- **EXERCISE DIRECTIONS**
In the listing below, find the line with "condoms. Experience the" and the line with "Browse tests". Repeat those two lines and all lines between them exactly.

- **AVAILABLE RECORDS**
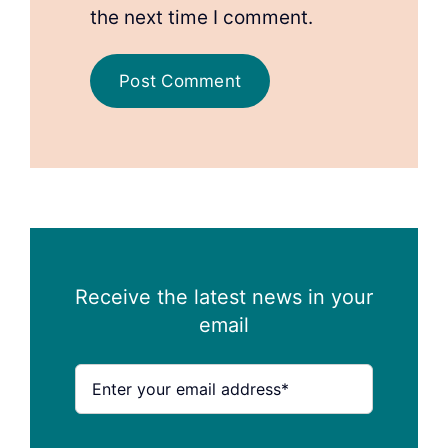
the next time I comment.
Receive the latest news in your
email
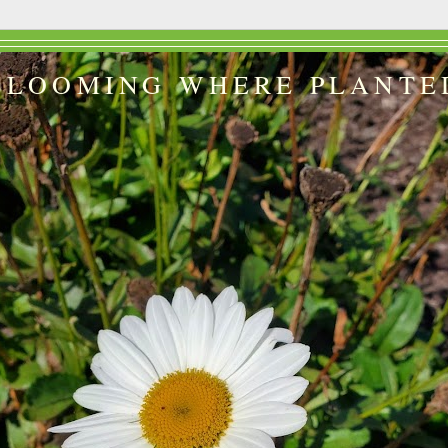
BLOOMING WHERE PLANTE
--
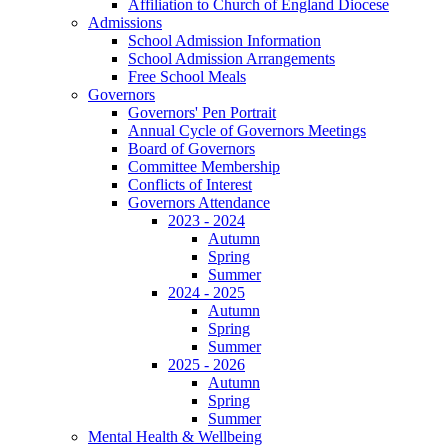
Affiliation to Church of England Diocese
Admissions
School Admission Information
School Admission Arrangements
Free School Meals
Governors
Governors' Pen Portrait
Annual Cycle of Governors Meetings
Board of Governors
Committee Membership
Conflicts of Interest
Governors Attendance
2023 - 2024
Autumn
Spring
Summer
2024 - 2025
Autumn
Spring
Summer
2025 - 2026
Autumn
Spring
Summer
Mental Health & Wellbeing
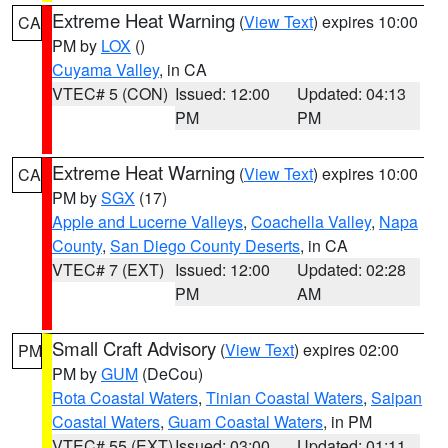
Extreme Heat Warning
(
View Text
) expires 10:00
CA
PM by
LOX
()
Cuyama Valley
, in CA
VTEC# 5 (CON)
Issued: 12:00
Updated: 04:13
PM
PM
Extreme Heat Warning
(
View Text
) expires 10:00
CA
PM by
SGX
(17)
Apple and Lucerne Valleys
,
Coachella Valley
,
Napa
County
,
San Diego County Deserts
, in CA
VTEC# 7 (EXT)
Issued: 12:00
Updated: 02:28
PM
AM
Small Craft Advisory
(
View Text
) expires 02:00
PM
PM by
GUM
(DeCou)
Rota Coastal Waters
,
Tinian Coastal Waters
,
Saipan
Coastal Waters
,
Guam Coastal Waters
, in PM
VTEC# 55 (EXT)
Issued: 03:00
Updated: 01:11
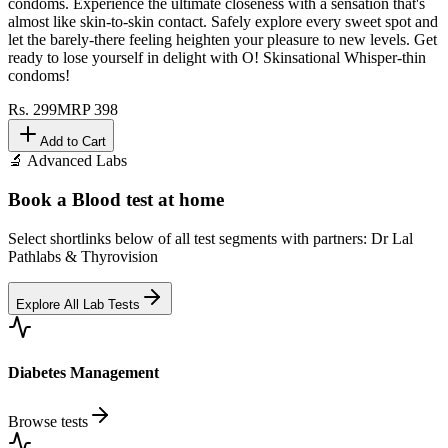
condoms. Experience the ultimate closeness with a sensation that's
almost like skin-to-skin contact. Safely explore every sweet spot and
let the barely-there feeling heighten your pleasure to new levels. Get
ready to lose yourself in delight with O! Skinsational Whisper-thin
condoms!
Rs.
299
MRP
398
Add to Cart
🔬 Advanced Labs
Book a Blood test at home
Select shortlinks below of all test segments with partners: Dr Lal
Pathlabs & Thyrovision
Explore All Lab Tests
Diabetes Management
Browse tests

- **WRITTEN ANSWER**
condoms. Experience the ultimate closeness with a sensation that's
almost like skin-to-skin contact. Safely explore every sweet spot and
let the barely-there feeling heighten your pleasure to new levels. Get
ready to lose yourself in delight with O! Skinsational Whisper-thin
condoms!
Rs.
299
MRP
398
Add to Cart
🔬 Advanced Labs
Book a Blood test at home
Select shortlinks below of all test segments with partners: Dr Lal
Pathlabs & Thyrovision
Explore All Lab Tests
Diabetes Management
Browse tests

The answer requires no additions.